Dias depois o empresário entrega ao médico a encomenda solicitada, sem nada lhe cobrar pois ainda era um produto experimental. O Dr. Halsted convoca a enfermeira ao seu gabinete e expõe o seu plano. Ela voltaria à sala cirúrgica, porém usando aquelas luvas e após uma semana seria avaliada por um dermatologista, que daria a palavra final quanto a sua permanência ou não no centro cirúrgico. A moça hesitou.

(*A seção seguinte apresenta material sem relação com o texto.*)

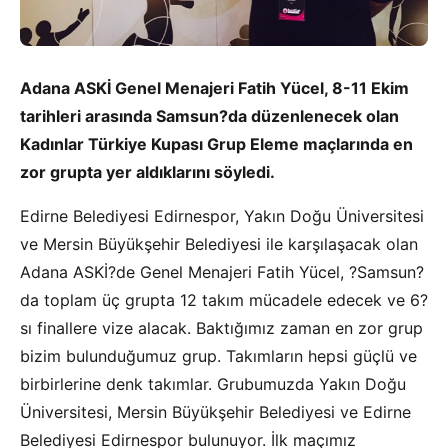
Adana ASKİ Genel Menajeri Fatih Yücel, 8-11 Ekim
tarihleri arasında Samsun?da düzenlenecek olan
Kadınlar Türkiye Kupası Grup Eleme maçlarında en
zor grupta yer aldıklarını söyledi.
Edirne Belediyesi Edirnespor, Yakın Doğu Üniversitesi
ve Mersin Büyükşehir Belediyesi ile karşılaşacak olan
Adana ASKİ?de Genel Menajeri Fatih Yücel, ?Samsun?
da toplam üç grupta 12 takım mücadele edecek ve 6?
sı finallere vize alacak. Baktığımız zaman en zor grup
bizim bulunduğumuz grup. Takımların hepsi güçlü ve
birbirlerine denk takımlar. Grubumuzda Yakın Doğu
Üniversitesi, Mersin Büyükşehir Belediyesi ve Edirne
Belediyesi Edirnespor bulunuyor. İlk maçımız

Temia que lhe voltassem os incômodos sintomas que enfeiaram as suas mãos, agora saradas. Contudo foi convencida por Halsted com facilidade, mesmo por que não era seu desejo afastar-se definitivamente de um trabalho que muito lhe agradava e para o qual tinha qualidades apreciadas por todos.

Quando a Senhorita Hampton usou as luvas pela primeira vez, muitos ficaram surpresos e alguns até mesmo contestaram. A enfermeira, porém, sentiu-se confortável durante o trabalho e acima de tudo alegrou-se ao retirar as luvas e observar não haver qualquer vermelhidão, como acontecia anteriormente. Por sua vez o Dr. Halsted constatou que a instrumentadora nada perdera quanto à sensibilidade ou a destreza dos seus movimentos. Notou também, encantado, que as mãos de Caroline pareciam mais elegantes, como se usasse luvas de pelica em fina ocasião social... Estavam, assim, criadas as luvas cirúrgicas em breve adotadas por todos os hospitais do mundo. E o trabalho cotidiano, lado a lado, levou ao surgimento de um clima amoroso entre o cirurgião e a enfermeira. Caroline correspondeu plenamente, pois era a consolidação de uma afinidade que já existia. Por outro lado, o Dr. Halsted passou a ser visto jovialmente assoviando canções românticas. E mais ainda, começou a compor poemas de amor e a cantarolá-los não sei em que melodia. Eram composições sentidas que pareciam vindas do futuro. Coisas assim:

– Oh Carol, I am but a fool
Darling I love you
Though you treat me cruel
You hurt me, and you make me cry!

Havia o cirurgião perdido toda a prudência, como o leão da fábula... Ainda pretendeu criar uma associação de médicos literatos, poetas e escritores, entretanto era uma idéia muito avançada para sua época, não vingou. Mas havia inventado e instituído o uso das luvas nas salas de cirurgias. William Halsted e Caroline Hampton casaram-se em 1890, mantiveram um venturoso romance e foram felizes para sempre.